Advertisement

Ocak ayı dış ticaret açığı 7.8 milyar dolar ile beklentilerin çok üzerinde gerçekleşti.
Beklentiler ocak ayındaki ithalden alınan KDV'nin düşük çıkması nedeniyle 4-5 milyar dolar şeklinde oluşmuşken, bunun çok üzerinde çıkan açık, moralleri bozdu.
Ben bunun sürpriz olduğunu düşünmüyorum. Yaşadığımız küresel kriz öncesi 2008 yılının ocağındaki dış ticaret açığı 5.7 milyar dolara ulaştığını hatırlayalım. O tarihlerde petrolün varil fiyatı 95 dolar civarındaydı.
Kanımca kriz çıkmasaydı Türkiye'nin dış ticaret açığı 2008-2009 ve 2010 yıllarında çok daha yüksekte oluşacaktı. Tabii finansmanı bulunabilirse.

NEDEN ARTIYOR?
Dün açıklanan ocak ayı dış ticaret açığının nedenlerini kısaca şöyle sıralamak mümkün.
■ Büyüme hız kesmeden sürüyor. İç talebe bağlı yüksek yatırım, üretim ve tüketim eğilimi ithalatın beklenenden de fazla gerçekleşmesi sonucunu doğuruyor.
■ Kasım ayından bu yana cari işlemler açığının düşürülmesini hedefleyerek alınan önlemlerin etkisi halen gözlenmiyor.
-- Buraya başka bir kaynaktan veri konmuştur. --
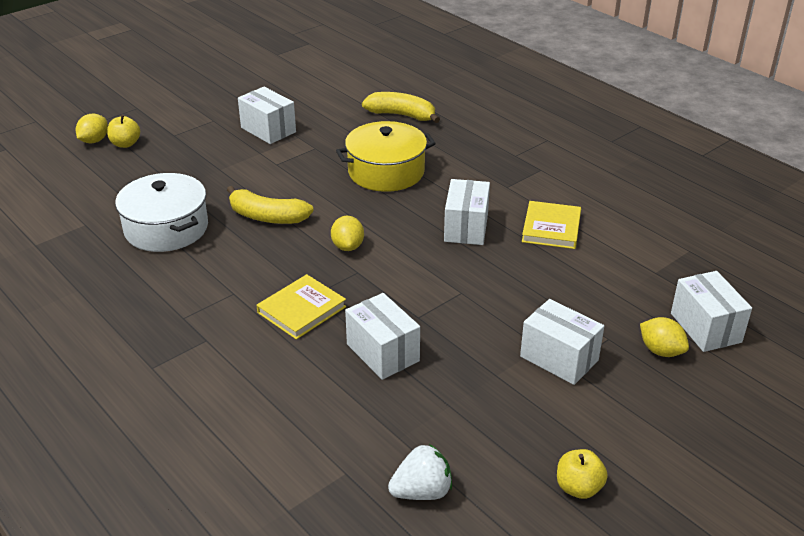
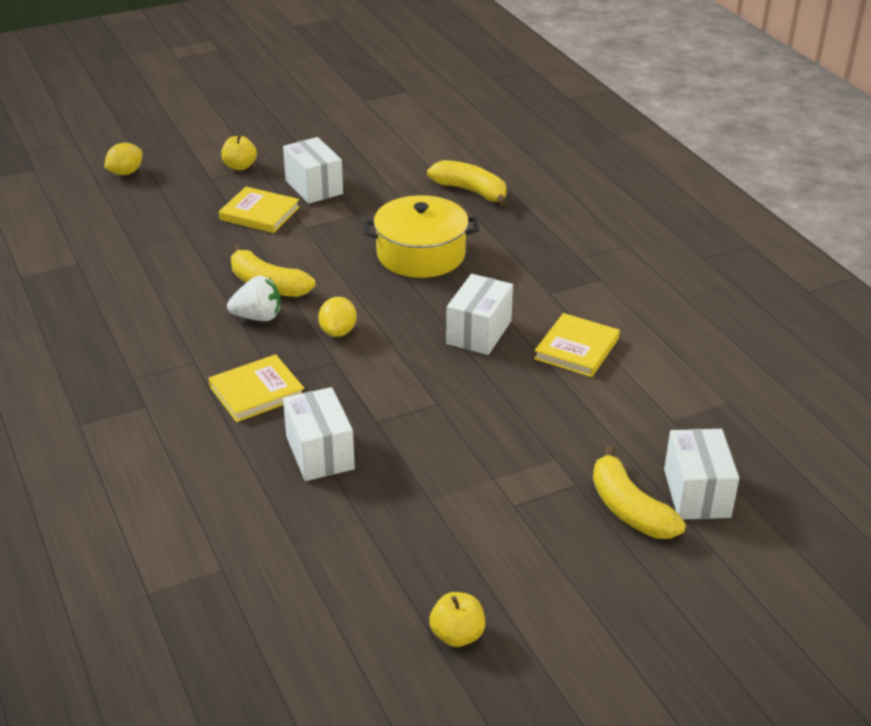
camera: 15 degrees right, 0 degrees up
(125, 144) = (156, 181): yellow apple -> yellow apple (240, 166)
(166, 228) = (157, 280): white pot -> none
(231, 158) = (260, 213): none -> yellow book
(422, 491) = (290, 604): white strawberry -> white strawberry (258, 317)
(559, 358) = (508, 495): white box -> none
(661, 351) = (629, 509): yellow lemon -> yellow banana

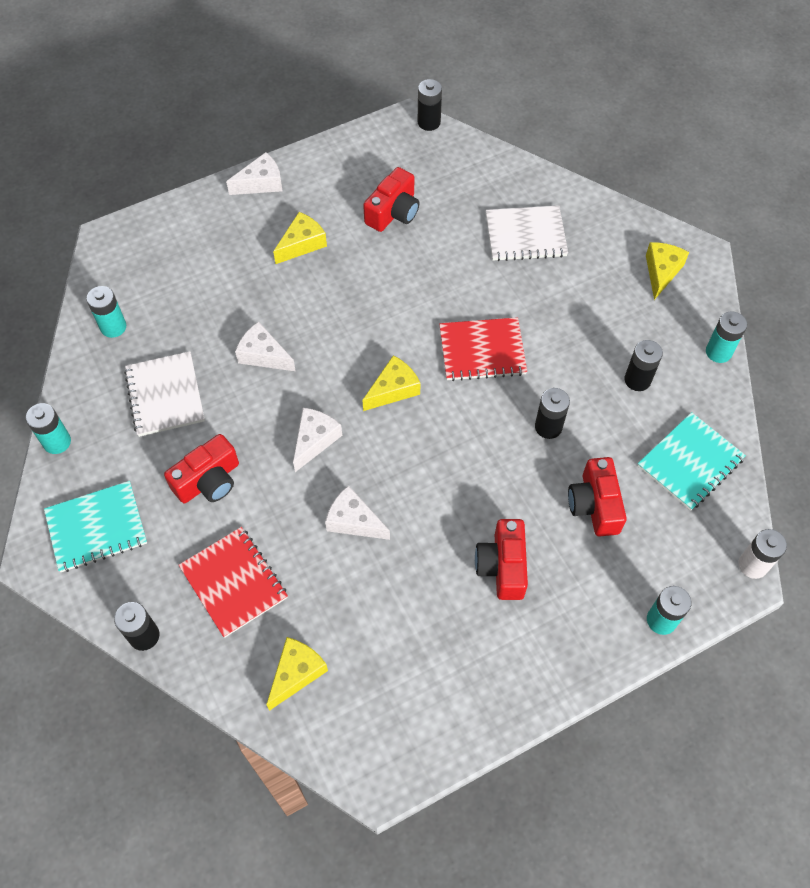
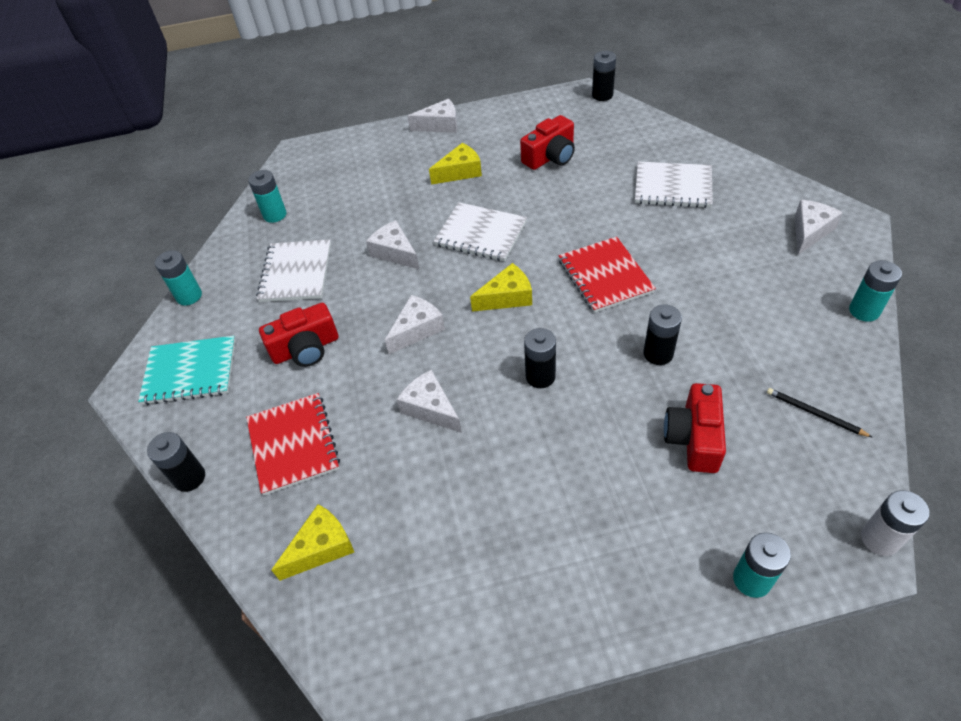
camera: 20 degrees right, 10 degrees down
(346, 319) = (481, 234): none -> white notebook
(482, 351) = (605, 276): red notebook -> red notebook turned 60 degrees clockwise
(502, 566) = (574, 482): red camera -> none
(637, 380) = (766, 324): black battery -> black battery (540, 376)
(661, 272) = (809, 232): yellow cheese -> white cheese
(690, 462) = (814, 413): turquoise notebook -> black pencil

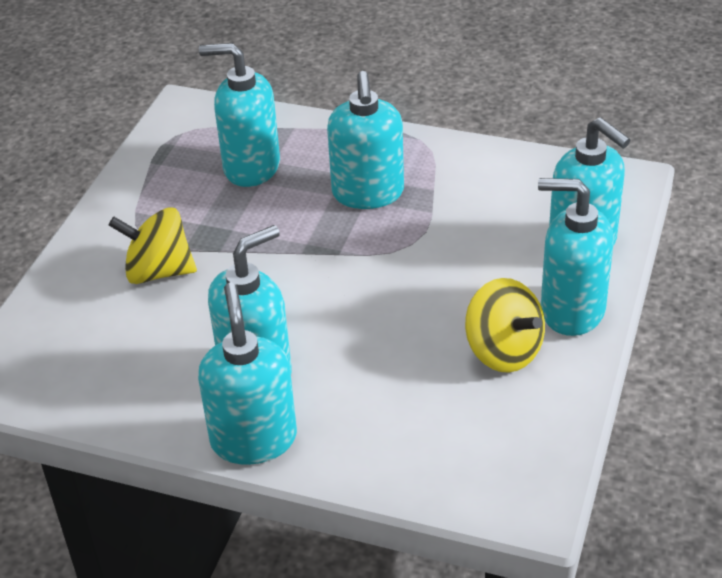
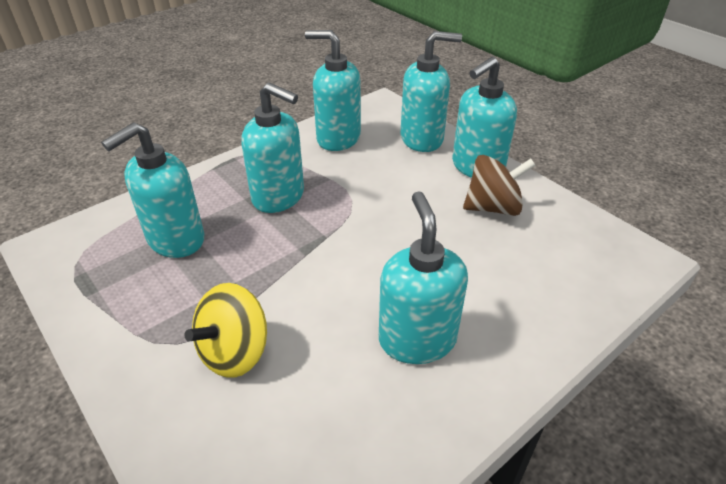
camera: 60 degrees left, 0 degrees up
(253, 439) = (498, 376): turquoise soap dispenser -> turquoise soap dispenser (338, 138)
(503, 351) = (493, 207): yellow spinning top -> brown spinning top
TL'nin değer kaybetmesinin ithalat talebine etkisinin zaman alacağını da burada unutmamak gerekir.
■ Nominal faizlerin düşürülmesi ile artan harcama ve yatırım eğilimlerini ithalat verilerinden gözlemek olası. Sadece ocak ayında oto ithalatının yüzde 133 artışının herhalde bir anlamı vardır.
■ Bu sonucun temel nedeni, kanımca 2003 yılından bu yana TL'nin değerli bir para olarak sisteme damgasını vurması. Merkez Bankası hesaplamalarına göre TL halen yüzde 21.9 oranında değerli bir para.
Defalarca tekrarlandı bir kez daha hatırlatmakta yarar var. Değerli bir para ithalat ve ihracat arasındaki dengeyi zaman içerisinde ithalat lehine bozar. İhracatın ithalatı karşılama oranı giderek azalır.
2001-2004 yılları arasında yüzde 65-70 oranı arasında olan ihracatın ithalatı karşılama oranı, 2006-2007 yıllarında yüzde 60 bandına geriledi. Küresel kriz yıllarında tekrar yükselen bu oran şimdi yüzde 55 bandına oturmuş görünüyor. Ocak ayındaki değeri yüzde 53.7.
Bu yapısal değişim kısa sürede gerçekleşmedi. Uzun yıllar aldı.
Bu yapı kemikleştikten sonra döviz kurunu değiştirseniz bile kısa sürede eski durumuna gelmeniz güçtür. Zira bu yapının döviz kuruna olan hassasiyeti yıllar içinde süregiden değişim nedeniyle kaybolmuştur.
Şimdi bu durumdayız.

NE YAPILABİLİR?
Dış ticaret dengesinin bozulmasını önlemenin kanımca üç yolu vardır.
Bunlardan bir kısa vadeli, diğer ikisi ise uzun vadeli politikalar gerektirir.
1 - Büyümeyi yüzde 5'in altına düşürmek: Kısa vadeli bir önlemdir. Siyasiler bundan hiç hoşlanmazlar. "Gibi" yaparak durumu idare etmeye çalışırlar.
2- İhracat ve ithalatın yapısını değiştirmek: İhracata daha yüksek yerel katma değer sağlayan bir yapıyı tekrar oluşturmak uzun süreli uğraş gerektirir.
3- Enerjide dışa bağımlılığı azaltmak: Halen hükümetin bu yönde süregiden çabaların nasıl zaman aldığını hep beraber gözlüyoruz.
Bu üç temel politika çizgisi dışında günü idareden ve "finanse ediliyorsa cari işlemler açığında bir sorun
yoktur" yaklaşımını benimseyen yönetimler, dünyanın bu hassas
dengelerinde ülkelerinin benzerlerinden olumsuz ayrışmasına davetiye çıkarırlar.